# Look what I found!



## Otter (Jan 15, 2008)

Frontier House! All the episodes!
http://stagevu.com/video/hnumcvpkgqpe

My DD was thrilled to watch this. DH and and I about split a gut laughing though when she said "Can we do something like that?" 
We told her 'Go outside!"
Seriously, as we watched, DH and I were actually JEALOUS of all the tools they had! While we do have a fridge and running water (huge, huge advantages, don't get me wrong) we kept thinking _Look at that saw! They each have a scythe! What a nice washboard!_ LOL, my washboard is an old wire fridge shelf.

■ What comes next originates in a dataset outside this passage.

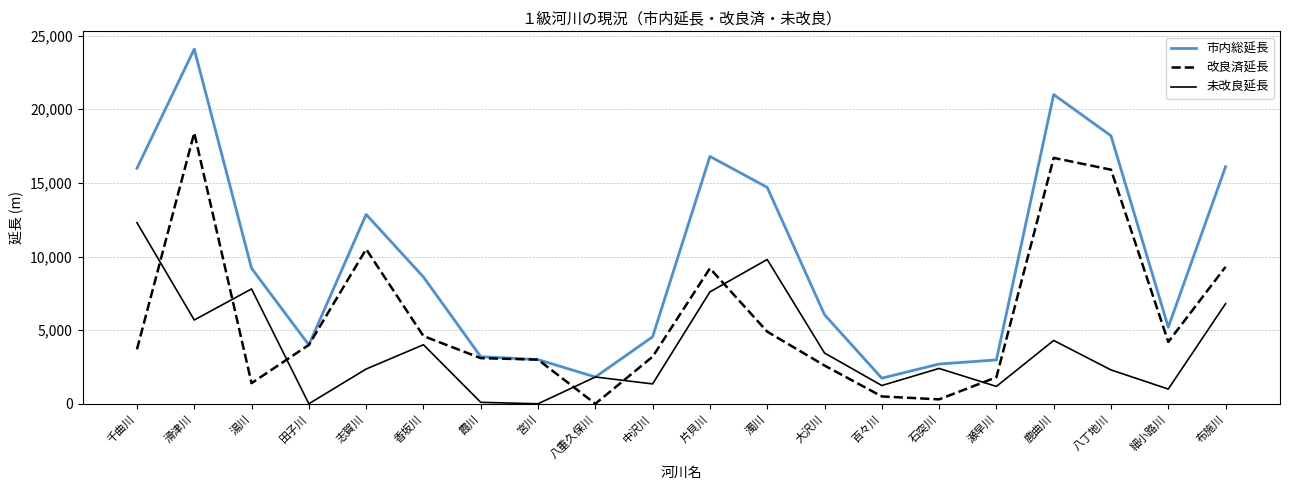

How many intersections are there between 改良済延長 and 未改良延長?

7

Our house is a shell. Right now I'm cooking on a plug-in wok (extension cord, we need to finish wiring) or a campfire (no big dutch oven for me though) I'd love one of those woodstoves.... I'd trade the fridge and water heater for it! 
We found it very inspiring.


----------



## mammabooh (Sep 1, 2004)

My hubby tries his best to keep me from seeing stuff like that. He repeats quite often "I don't WANNA be a pioneer!".


----------



## Jeni (Mar 24, 2010)

Sweet! I've been looking for this for a long time!! I wanted my husband to watch it, he missed it while over seas when it originally aired.


----------



## Suzyq2u (May 17, 2010)

I loved that show! We've been waiting for the library to get it back in, watched the Colonial house to pass the time  Thanks for the link!


----------



## Ohio dreamer (Apr 6, 2006)

Thanks, I think the kids and I will watch this to help us "gently" move back into school mode. Is this the one they did in Canada? I don't think I remember them doing one in the US...but then we were out of the country for a few years and may have missed it.


----------



## ovsfarm (Jan 14, 2003)

Frontier House is the one they did in the US. I would love to see the long version of the one from Canada, I think it was called Pioneer Quest. They made a heavily edited/shortened version that is available in some libraries but I would like to see the original. If anyone has a link for that, let me know!

Other shows that are similar: Colony House (Plymouth type), Texas Ranch House (1870's or so), 1900's House, and 1940's House, and Manor House. There may be more. Depending on how young your dc are and how sensitive, you might want to prescreen before viewing. As I recall, there is occasionally some violence (killing animals for food) and some references to sex or birth control.


----------



## Pauline (Jan 28, 2003)

you can get all of them thru netflix as well we have been watching them here to add to our summer studies even though the kids are going to public school this year


----------